I'm having the same issue. Could you explain to me the steps you took to downgrade the software?

EDIT: Anyone having trouble, I just found this link explaining step-by-step how to downgrade so you can use revolutionary to get s-off.

http://www.droid-life.com/2011/10/20/new-htc-thunderbolt-2-11-605-5-ruu-released-fixes-major-bugs-from-the-last-update/


----------



## rberry88 (Dec 16, 2011)

bullhead00 said:


> I'm having the same issue. Could you explain to me the steps you took to downgrade the software?
> 
> EDIT: Anyone having trouble, I just found this link explaining step-by-step how to downgrade so you can use revolutionary to get s-off.
> 
> http://www.droid-lif...he-last-update/


Sorry, was happily flashing...again







That is the exact guide I found after I had the file from the AndroidPolice site.
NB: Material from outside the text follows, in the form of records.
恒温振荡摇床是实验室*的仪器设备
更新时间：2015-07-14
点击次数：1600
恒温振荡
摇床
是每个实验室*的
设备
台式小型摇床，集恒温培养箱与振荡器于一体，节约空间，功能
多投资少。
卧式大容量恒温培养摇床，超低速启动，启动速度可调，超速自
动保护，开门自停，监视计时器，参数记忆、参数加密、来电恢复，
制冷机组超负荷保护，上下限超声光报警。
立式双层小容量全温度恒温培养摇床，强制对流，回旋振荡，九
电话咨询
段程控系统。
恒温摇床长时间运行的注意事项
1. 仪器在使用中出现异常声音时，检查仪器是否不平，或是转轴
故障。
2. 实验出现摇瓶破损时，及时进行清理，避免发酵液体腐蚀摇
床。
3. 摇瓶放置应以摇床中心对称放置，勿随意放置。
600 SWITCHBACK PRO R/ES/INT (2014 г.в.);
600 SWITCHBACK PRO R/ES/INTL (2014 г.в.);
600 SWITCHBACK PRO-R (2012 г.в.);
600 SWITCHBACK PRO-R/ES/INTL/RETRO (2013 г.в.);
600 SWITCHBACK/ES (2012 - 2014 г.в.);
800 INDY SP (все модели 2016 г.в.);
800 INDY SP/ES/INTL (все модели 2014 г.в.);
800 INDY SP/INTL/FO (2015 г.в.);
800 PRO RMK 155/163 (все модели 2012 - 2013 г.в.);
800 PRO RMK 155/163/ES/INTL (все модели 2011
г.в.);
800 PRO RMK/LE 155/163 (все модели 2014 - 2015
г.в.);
Was painless and worked which is what counts.


----------



## furrito (Aug 16, 2011)

Cool. So flashing the. 5 ruu can bring you back. Good to know.


----------



## JBO1018 (Jul 19, 2011)

I'm guessing they patched zergrush just like Jcase was saying in the Rezound forum. IF that was the only thing from the Revolutionary tool that got patched I think it will be fixed shortly.


----------



## hall (Sep 29, 2011)

What's the new version of HBOOT from this update ?


----------



## sk3litor (Oct 3, 2011)

Damn Verizon. Why do they always have to try to block root? A company that's in constant compitition with their own customers. Lol. And its like their going against everything android stands for.

Sent from sing sing Max security facility


----------